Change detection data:
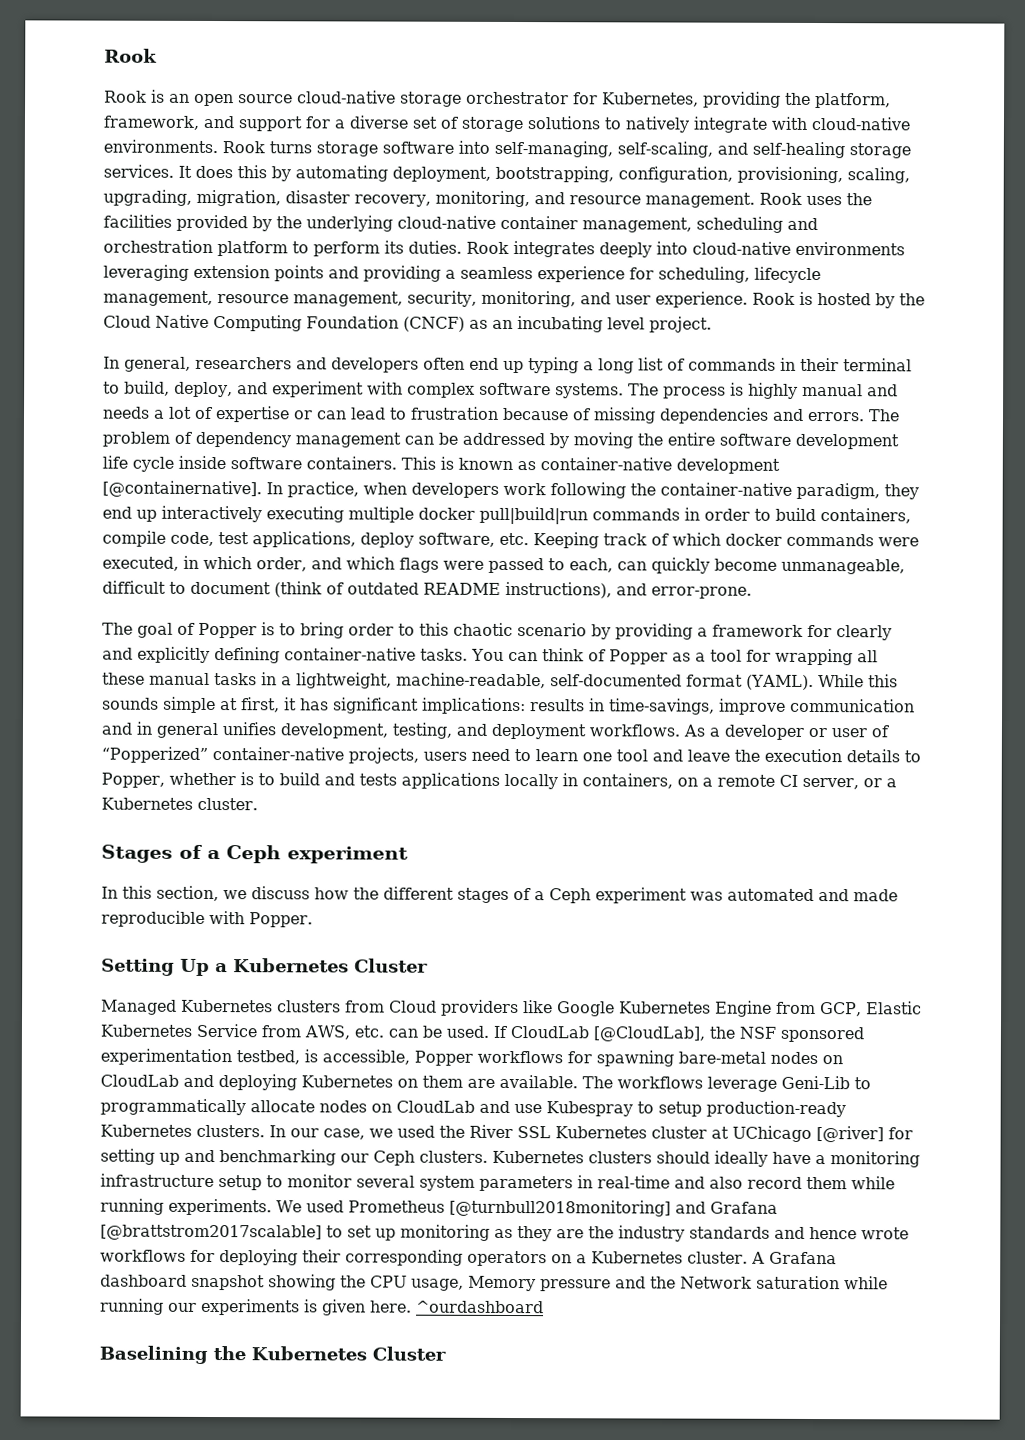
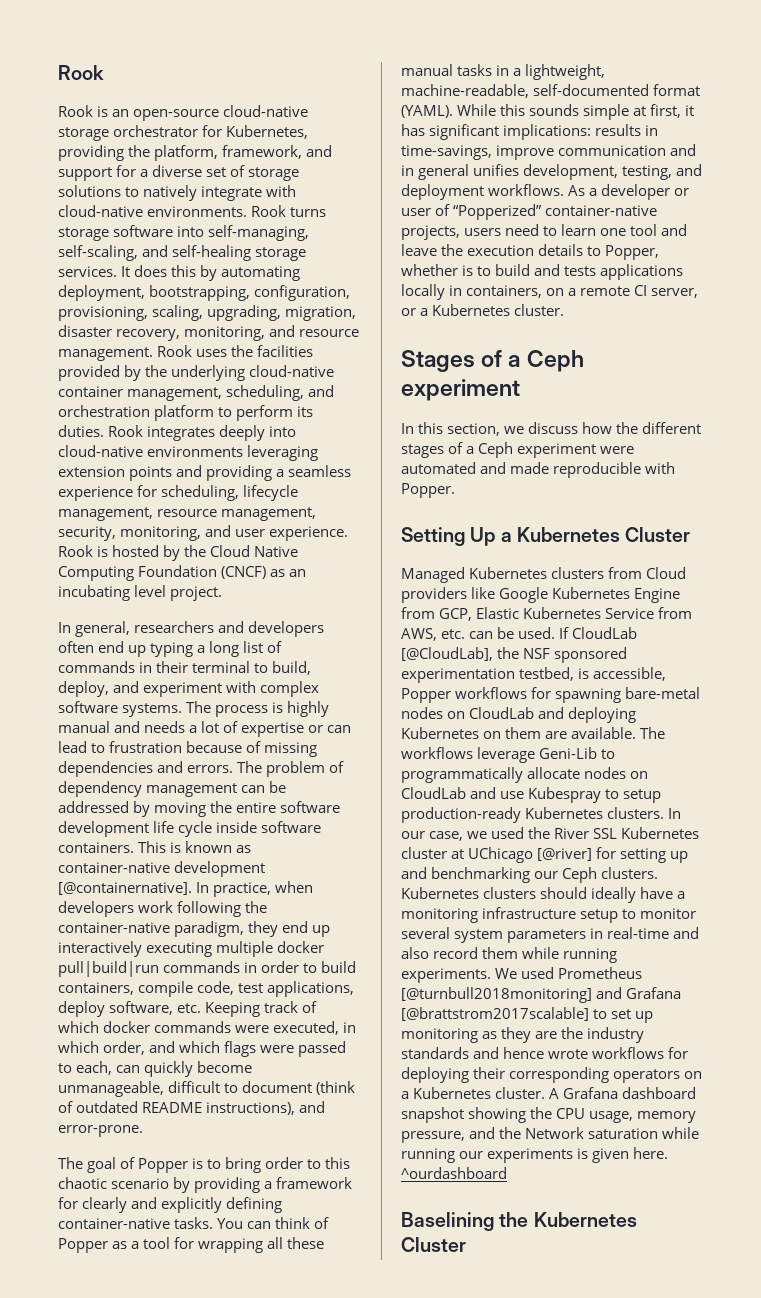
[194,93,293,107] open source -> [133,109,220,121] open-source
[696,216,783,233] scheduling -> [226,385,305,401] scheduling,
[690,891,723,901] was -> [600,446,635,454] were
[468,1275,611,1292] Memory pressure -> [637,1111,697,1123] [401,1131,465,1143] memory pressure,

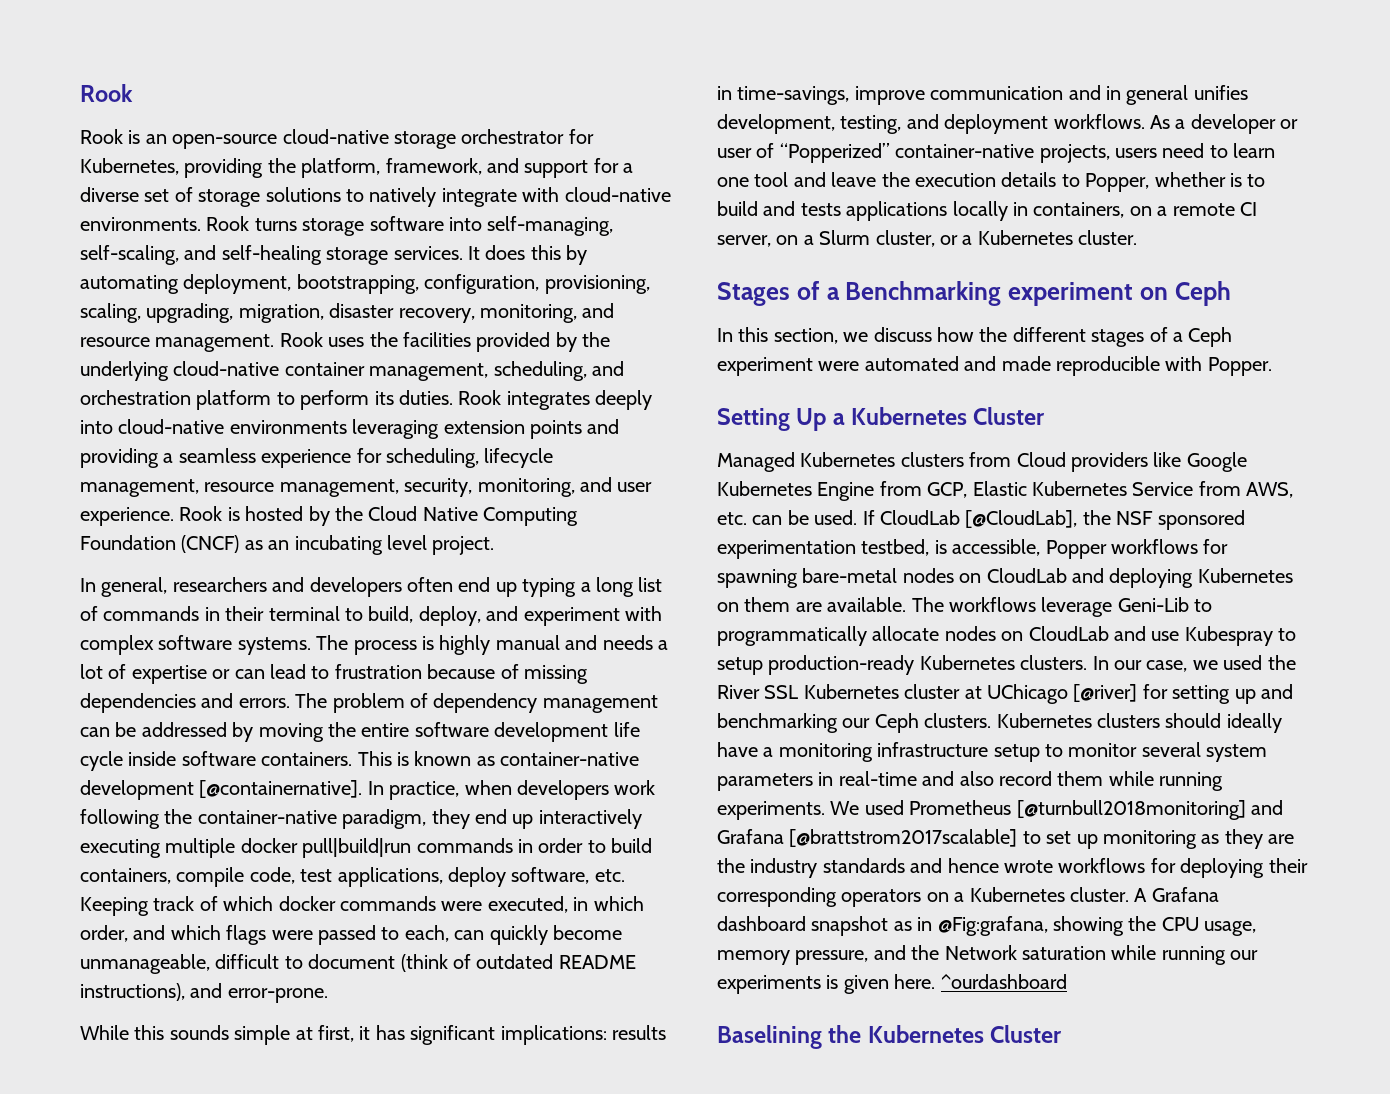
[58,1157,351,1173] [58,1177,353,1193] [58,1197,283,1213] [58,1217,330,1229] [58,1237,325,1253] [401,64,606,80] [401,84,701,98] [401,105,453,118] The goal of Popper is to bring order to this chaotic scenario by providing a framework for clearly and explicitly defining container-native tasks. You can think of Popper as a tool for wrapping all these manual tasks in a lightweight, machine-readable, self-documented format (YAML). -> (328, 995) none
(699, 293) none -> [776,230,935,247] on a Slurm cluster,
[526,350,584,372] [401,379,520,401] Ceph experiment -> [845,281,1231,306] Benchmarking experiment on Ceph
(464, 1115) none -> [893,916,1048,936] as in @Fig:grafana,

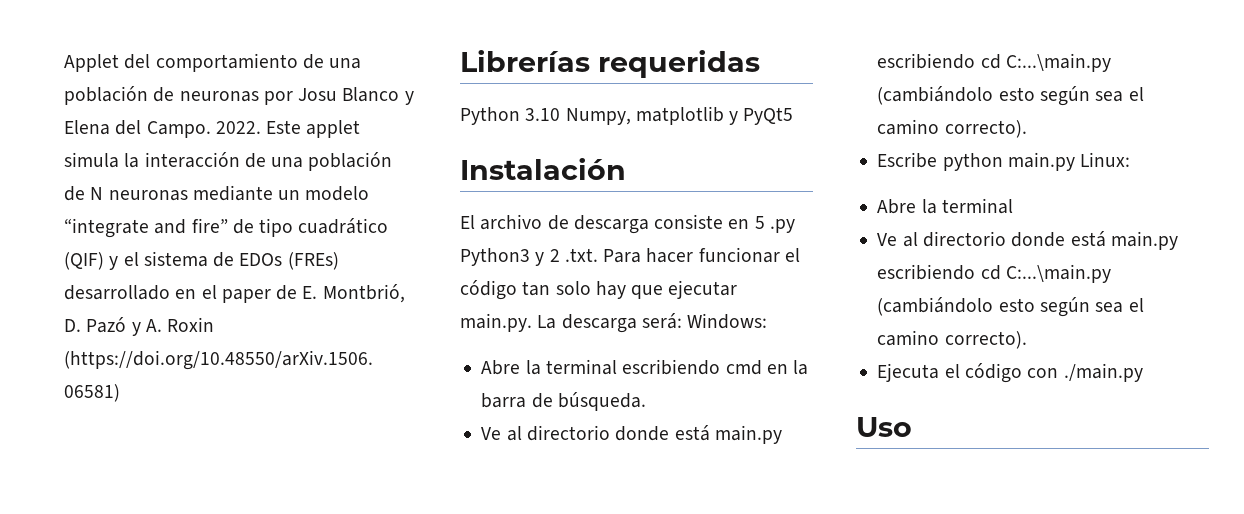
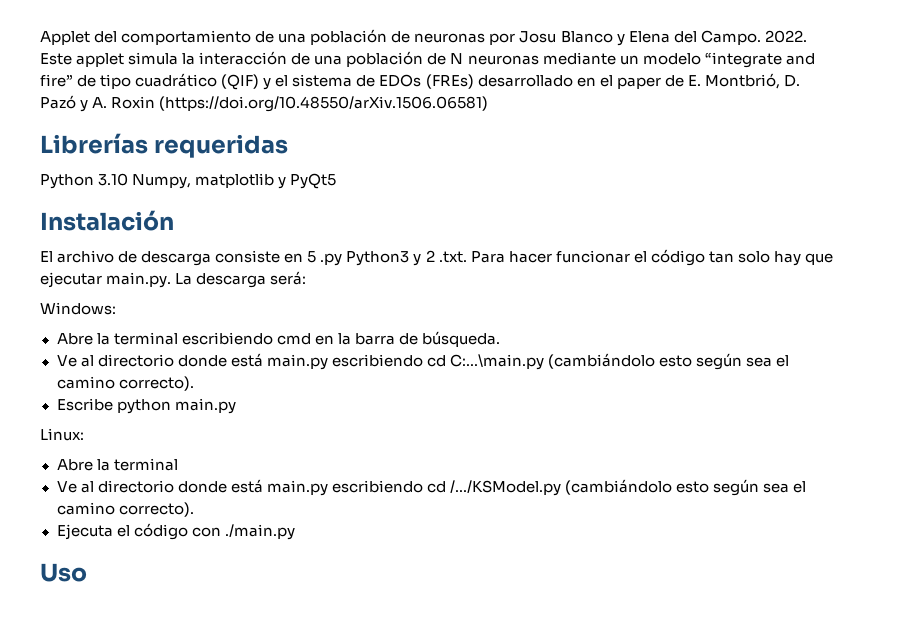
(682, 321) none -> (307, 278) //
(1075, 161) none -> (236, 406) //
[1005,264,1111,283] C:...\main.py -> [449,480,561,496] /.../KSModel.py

- **INSTRUCTION**
Working from the line with "[696,216,783,233] scheduling ->" down through the last line of the records, give every line again exactly, but no pictures.

- **SOLUTION TO THE PROBLEM**
[696,216,783,233] scheduling -> [226,385,305,401] scheduling,
[690,891,723,901] was -> [600,446,635,454] were
[468,1275,611,1292] Memory pressure -> [637,1111,697,1123] [401,1131,465,1143] memory pressure,

[58,1157,351,1173] [58,1177,353,1193] [58,1197,283,1213] [58,1217,330,1229] [58,1237,325,1253] [401,64,606,80] [401,84,701,98] [401,105,453,118] The goal of Popper is to bring order to this chaotic scenario by providing a framework for clearly and explicitly defining container-native tasks. You can think of Popper as a tool for wrapping all these manual tasks in a lightweight, machine-readable, self-documented format (YAML). -> (328, 995) none
(699, 293) none -> [776,230,935,247] on a Slurm cluster,
[526,350,584,372] [401,379,520,401] Ceph experiment -> [845,281,1231,306] Benchmarking experiment on Ceph
(464, 1115) none -> [893,916,1048,936] as in @Fig:grafana,

(682, 321) none -> (307, 278) //
(1075, 161) none -> (236, 406) //
[1005,264,1111,283] C:...\main.py -> [449,480,561,496] /.../KSModel.py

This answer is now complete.